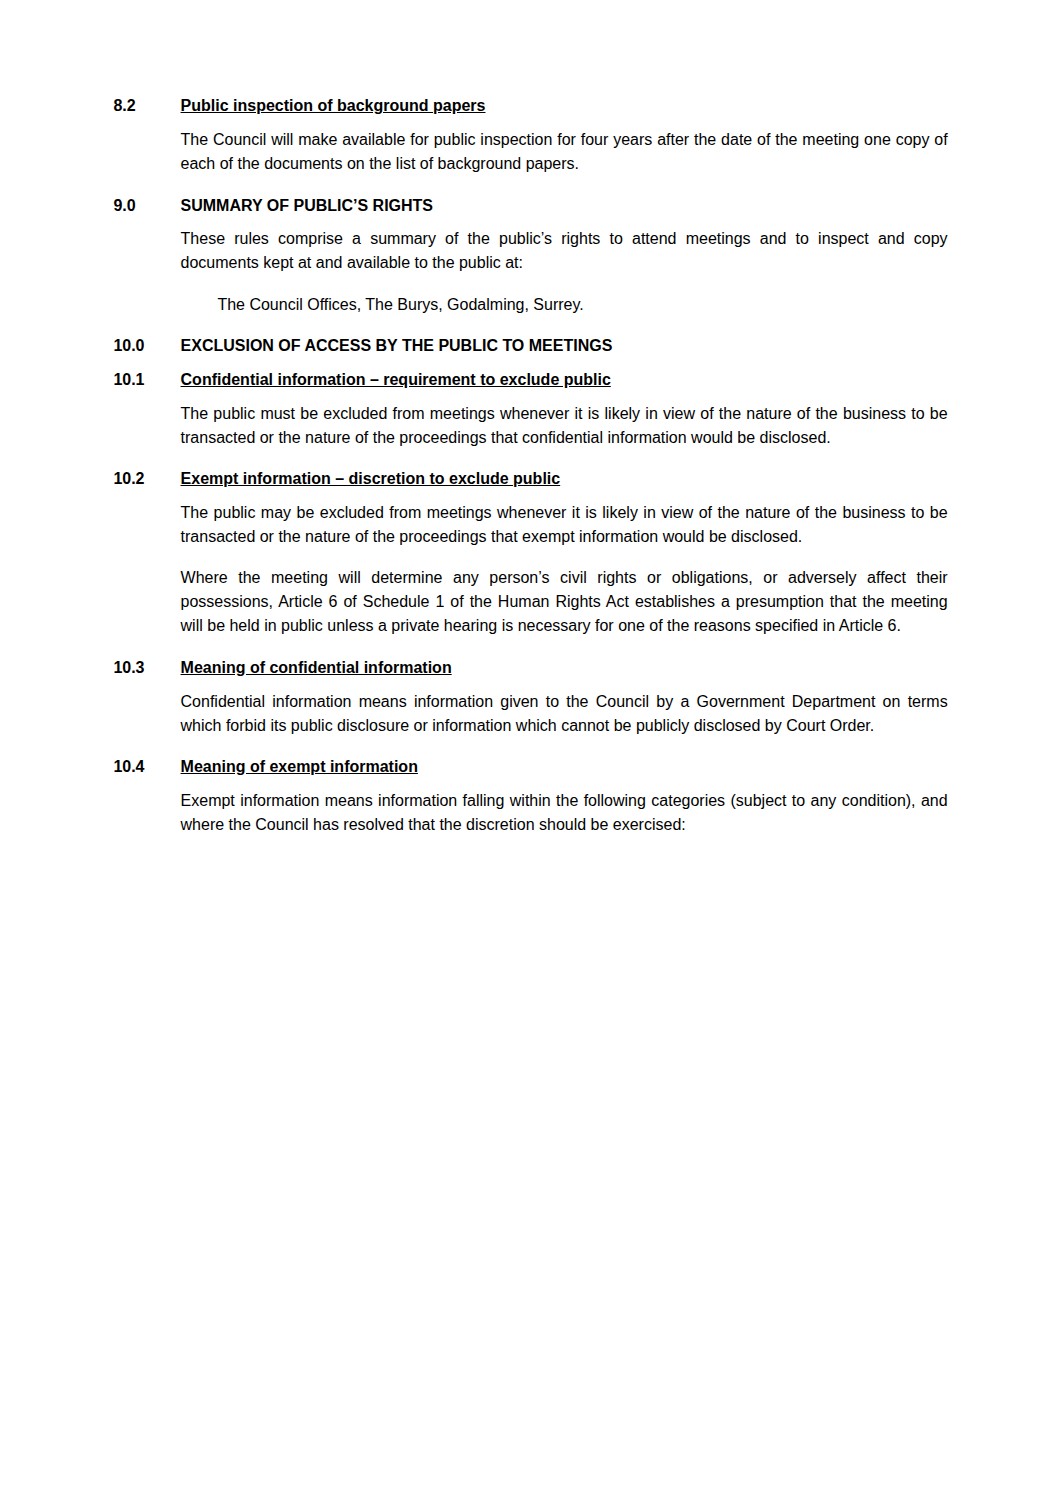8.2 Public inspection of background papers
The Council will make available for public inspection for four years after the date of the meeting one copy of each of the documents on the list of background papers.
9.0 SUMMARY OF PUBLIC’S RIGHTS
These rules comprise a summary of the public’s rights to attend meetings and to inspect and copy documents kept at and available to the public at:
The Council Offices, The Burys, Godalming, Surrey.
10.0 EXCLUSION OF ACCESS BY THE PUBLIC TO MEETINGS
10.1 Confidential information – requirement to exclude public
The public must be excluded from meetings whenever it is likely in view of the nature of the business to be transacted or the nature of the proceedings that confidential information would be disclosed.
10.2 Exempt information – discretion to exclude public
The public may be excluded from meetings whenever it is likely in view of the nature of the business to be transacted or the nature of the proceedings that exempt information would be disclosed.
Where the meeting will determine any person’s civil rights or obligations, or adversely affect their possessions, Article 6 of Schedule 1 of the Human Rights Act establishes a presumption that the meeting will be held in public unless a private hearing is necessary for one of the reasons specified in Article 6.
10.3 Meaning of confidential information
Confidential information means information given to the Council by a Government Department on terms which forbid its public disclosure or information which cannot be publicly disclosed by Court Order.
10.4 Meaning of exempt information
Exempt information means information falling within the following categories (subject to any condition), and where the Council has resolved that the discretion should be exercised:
_ _ _
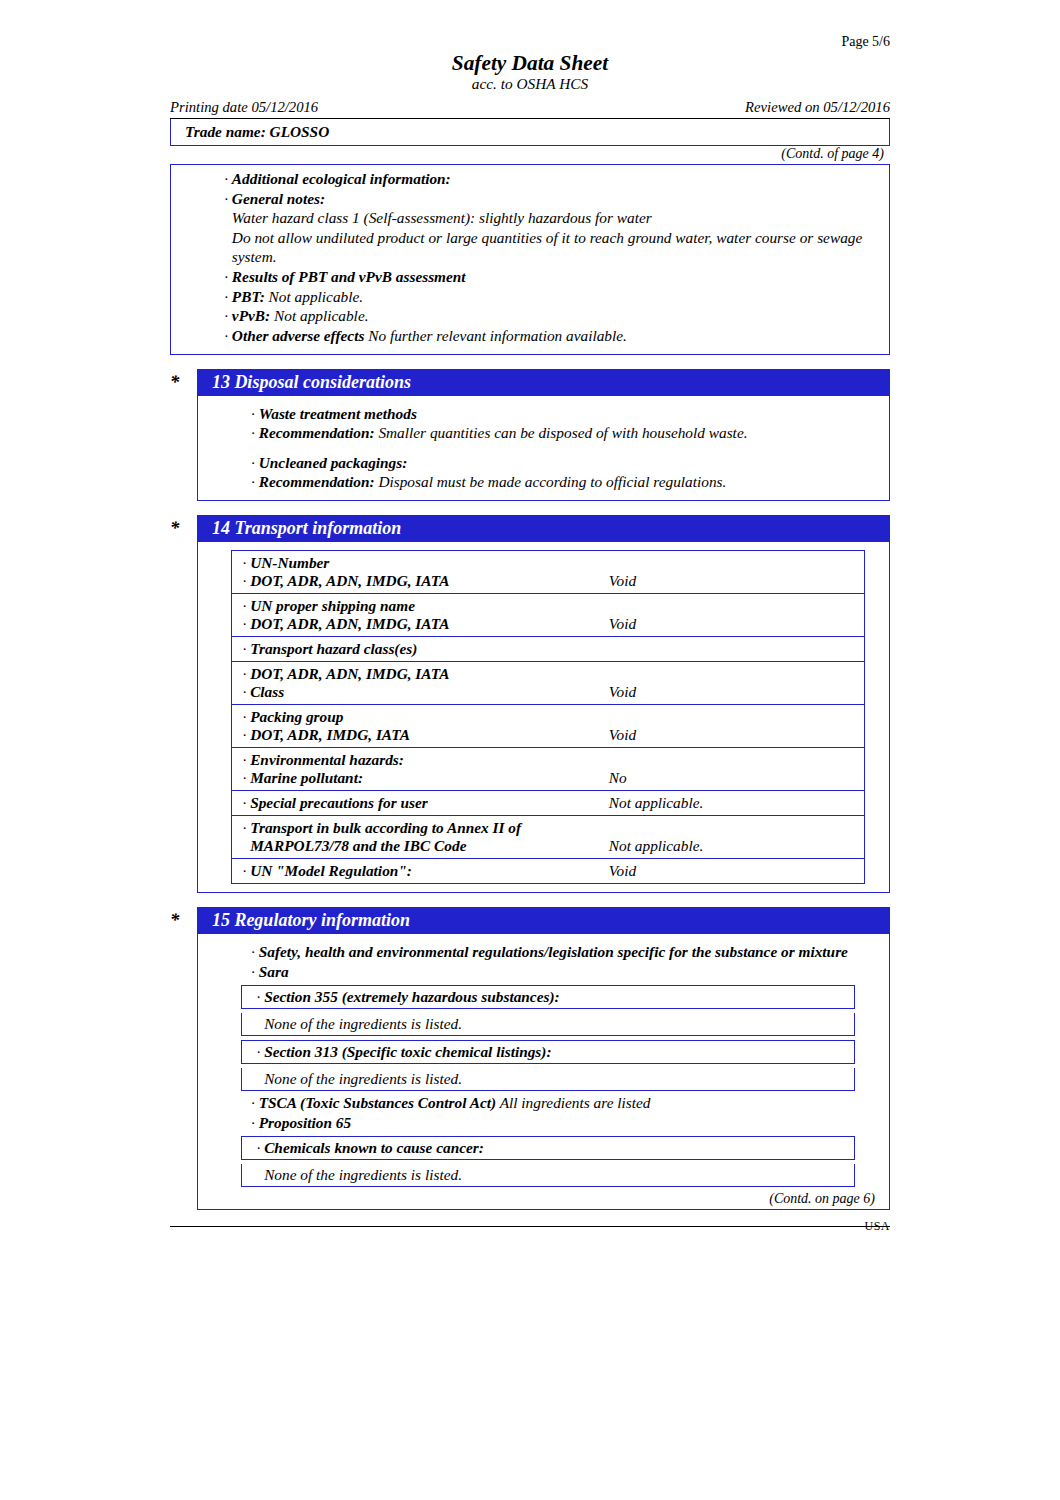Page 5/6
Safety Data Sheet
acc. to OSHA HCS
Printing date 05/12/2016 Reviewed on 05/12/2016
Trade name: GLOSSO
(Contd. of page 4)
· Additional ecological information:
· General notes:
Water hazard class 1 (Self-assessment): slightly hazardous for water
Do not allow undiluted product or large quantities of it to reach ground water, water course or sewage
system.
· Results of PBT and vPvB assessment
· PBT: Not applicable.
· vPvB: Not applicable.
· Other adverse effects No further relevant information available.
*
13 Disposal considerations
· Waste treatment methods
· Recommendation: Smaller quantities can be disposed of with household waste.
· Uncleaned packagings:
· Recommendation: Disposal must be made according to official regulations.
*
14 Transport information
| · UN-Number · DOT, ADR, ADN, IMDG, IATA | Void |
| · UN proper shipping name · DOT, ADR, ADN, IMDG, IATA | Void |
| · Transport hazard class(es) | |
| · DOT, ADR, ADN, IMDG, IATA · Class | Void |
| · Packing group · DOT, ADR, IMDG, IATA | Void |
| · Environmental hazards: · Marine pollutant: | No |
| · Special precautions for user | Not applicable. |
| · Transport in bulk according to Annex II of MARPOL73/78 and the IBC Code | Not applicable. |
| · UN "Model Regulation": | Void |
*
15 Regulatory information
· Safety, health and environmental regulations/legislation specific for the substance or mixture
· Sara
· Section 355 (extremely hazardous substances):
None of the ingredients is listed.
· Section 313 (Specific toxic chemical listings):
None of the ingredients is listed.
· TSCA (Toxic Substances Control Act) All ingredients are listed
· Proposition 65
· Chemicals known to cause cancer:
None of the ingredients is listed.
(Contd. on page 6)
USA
_ _ _
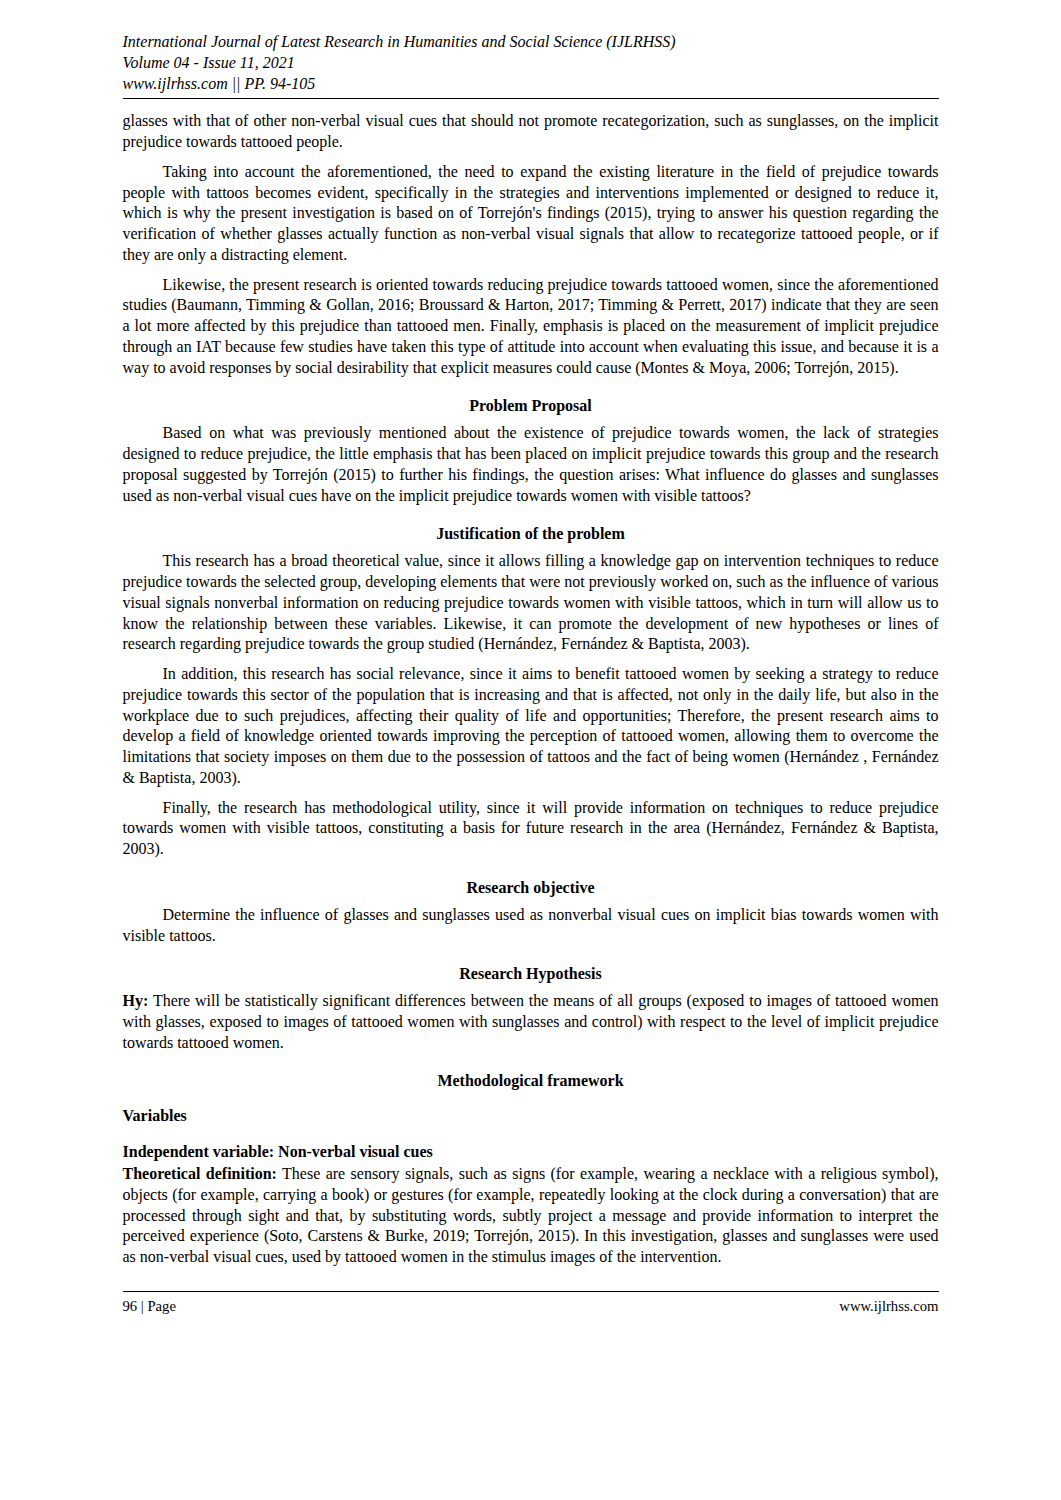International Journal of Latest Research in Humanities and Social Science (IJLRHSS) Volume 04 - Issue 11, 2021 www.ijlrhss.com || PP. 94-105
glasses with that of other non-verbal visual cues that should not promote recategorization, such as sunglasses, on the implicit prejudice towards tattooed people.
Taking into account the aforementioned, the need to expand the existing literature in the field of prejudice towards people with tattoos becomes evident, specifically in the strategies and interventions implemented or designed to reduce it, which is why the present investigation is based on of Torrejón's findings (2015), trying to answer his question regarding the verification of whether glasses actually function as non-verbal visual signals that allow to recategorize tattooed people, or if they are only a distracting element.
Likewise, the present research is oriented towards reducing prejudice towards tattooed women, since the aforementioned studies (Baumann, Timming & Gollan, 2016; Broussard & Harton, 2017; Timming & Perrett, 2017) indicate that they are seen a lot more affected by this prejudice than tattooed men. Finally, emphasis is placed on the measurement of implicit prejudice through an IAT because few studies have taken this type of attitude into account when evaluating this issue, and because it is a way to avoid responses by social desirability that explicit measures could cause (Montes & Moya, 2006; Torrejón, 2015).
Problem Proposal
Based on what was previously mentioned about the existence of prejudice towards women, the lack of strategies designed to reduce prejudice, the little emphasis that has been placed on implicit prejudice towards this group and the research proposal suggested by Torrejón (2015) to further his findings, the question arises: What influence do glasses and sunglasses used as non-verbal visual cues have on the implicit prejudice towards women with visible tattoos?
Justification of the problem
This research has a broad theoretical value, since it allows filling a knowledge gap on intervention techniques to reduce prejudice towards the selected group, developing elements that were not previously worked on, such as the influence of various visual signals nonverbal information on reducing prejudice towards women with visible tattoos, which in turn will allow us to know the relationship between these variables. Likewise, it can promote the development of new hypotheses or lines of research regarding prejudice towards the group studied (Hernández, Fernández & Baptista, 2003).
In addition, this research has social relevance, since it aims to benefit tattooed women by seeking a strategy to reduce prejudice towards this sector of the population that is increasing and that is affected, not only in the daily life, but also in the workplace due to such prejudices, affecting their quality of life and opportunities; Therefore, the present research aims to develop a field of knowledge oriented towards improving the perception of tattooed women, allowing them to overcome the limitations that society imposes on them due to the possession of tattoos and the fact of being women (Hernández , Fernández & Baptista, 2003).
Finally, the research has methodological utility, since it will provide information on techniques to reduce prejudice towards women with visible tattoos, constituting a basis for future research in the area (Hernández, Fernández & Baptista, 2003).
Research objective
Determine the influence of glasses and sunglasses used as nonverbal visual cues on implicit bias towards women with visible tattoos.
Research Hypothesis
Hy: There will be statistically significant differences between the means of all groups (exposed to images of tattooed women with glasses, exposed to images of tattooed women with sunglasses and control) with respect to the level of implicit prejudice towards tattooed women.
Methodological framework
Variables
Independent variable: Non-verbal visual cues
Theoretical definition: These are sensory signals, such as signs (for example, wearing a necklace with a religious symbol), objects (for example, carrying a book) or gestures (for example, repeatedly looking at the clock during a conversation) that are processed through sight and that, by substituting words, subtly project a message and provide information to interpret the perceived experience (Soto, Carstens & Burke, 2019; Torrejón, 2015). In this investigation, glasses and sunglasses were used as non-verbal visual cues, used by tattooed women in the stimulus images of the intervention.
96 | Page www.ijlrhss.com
_ _ _
Required action: With the pictures omitted, copy the entries above exactly from the line containing "8.2 Public inspection of background papers" through the line containing "9.0 SUMMARY OF PUBLIC’S RIGHTS", both lines included.

The completed task:
8.2 Public inspection of background papers
The Council will make available for public inspection for four years after the date of the meeting one copy of each of the documents on the list of background papers.
9.0 SUMMARY OF PUBLIC’S RIGHTS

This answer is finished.